_Assignment_
In the material below, the required lines run from the one containing "d4 r8 e~ e4" through the one containing "for human beings.". Copy those lines exactly, ends included, and nothing else.

_Input data_
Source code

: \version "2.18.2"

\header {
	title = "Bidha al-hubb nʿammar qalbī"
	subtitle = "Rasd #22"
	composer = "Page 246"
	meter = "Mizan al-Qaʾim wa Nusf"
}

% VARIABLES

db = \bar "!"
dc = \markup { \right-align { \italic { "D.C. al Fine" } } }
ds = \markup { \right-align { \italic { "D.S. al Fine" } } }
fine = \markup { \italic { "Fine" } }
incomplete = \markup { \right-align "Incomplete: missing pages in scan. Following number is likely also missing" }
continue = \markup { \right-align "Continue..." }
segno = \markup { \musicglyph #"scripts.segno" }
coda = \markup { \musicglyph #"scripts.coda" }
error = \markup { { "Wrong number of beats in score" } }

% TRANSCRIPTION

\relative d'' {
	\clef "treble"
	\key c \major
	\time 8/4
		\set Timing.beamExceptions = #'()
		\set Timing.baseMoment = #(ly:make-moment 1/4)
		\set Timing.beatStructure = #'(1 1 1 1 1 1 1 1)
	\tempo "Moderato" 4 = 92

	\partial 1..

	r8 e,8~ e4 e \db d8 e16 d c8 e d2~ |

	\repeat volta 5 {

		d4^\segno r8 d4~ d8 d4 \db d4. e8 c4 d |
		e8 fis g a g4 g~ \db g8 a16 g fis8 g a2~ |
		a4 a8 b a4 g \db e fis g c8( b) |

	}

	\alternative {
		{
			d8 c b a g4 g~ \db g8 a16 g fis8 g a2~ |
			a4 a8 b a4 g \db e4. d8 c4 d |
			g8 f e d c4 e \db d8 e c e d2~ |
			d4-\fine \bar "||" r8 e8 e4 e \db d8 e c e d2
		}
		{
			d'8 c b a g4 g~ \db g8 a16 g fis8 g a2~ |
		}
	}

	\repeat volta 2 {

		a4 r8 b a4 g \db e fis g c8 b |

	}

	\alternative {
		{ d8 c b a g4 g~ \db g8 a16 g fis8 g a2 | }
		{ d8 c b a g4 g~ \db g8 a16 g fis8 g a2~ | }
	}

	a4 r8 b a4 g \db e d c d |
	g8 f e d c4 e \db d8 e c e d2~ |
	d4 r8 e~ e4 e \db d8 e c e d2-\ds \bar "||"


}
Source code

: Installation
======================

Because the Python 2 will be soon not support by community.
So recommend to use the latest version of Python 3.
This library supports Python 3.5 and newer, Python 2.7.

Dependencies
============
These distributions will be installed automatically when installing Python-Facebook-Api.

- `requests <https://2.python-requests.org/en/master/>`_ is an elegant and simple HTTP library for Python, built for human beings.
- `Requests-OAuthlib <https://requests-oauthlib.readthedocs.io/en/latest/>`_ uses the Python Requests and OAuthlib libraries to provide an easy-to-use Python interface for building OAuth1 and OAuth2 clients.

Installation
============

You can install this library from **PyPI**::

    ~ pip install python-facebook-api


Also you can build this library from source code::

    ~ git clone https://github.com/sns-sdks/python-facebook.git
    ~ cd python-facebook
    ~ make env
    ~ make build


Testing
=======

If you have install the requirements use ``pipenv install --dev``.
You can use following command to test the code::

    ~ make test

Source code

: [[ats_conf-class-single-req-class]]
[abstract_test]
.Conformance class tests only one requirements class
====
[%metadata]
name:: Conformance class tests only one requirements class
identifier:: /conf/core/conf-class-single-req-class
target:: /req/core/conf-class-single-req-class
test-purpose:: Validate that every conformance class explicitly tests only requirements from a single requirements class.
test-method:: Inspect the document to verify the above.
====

_Result of this exercise_
	d4 r8 e~ e4 e \db d8 e c e d2-\ds \bar "||"


}
Source code

: Installation
======================

Because the Python 2 will be soon not support by community.
So recommend to use the latest version of Python 3.
This library supports Python 3.5 and newer, Python 2.7.

Dependencies
============
These distributions will be installed automatically when installing Python-Facebook-Api.

- `requests <https://2.python-requests.org/en/master/>`_ is an elegant and simple HTTP library for Python, built for human beings.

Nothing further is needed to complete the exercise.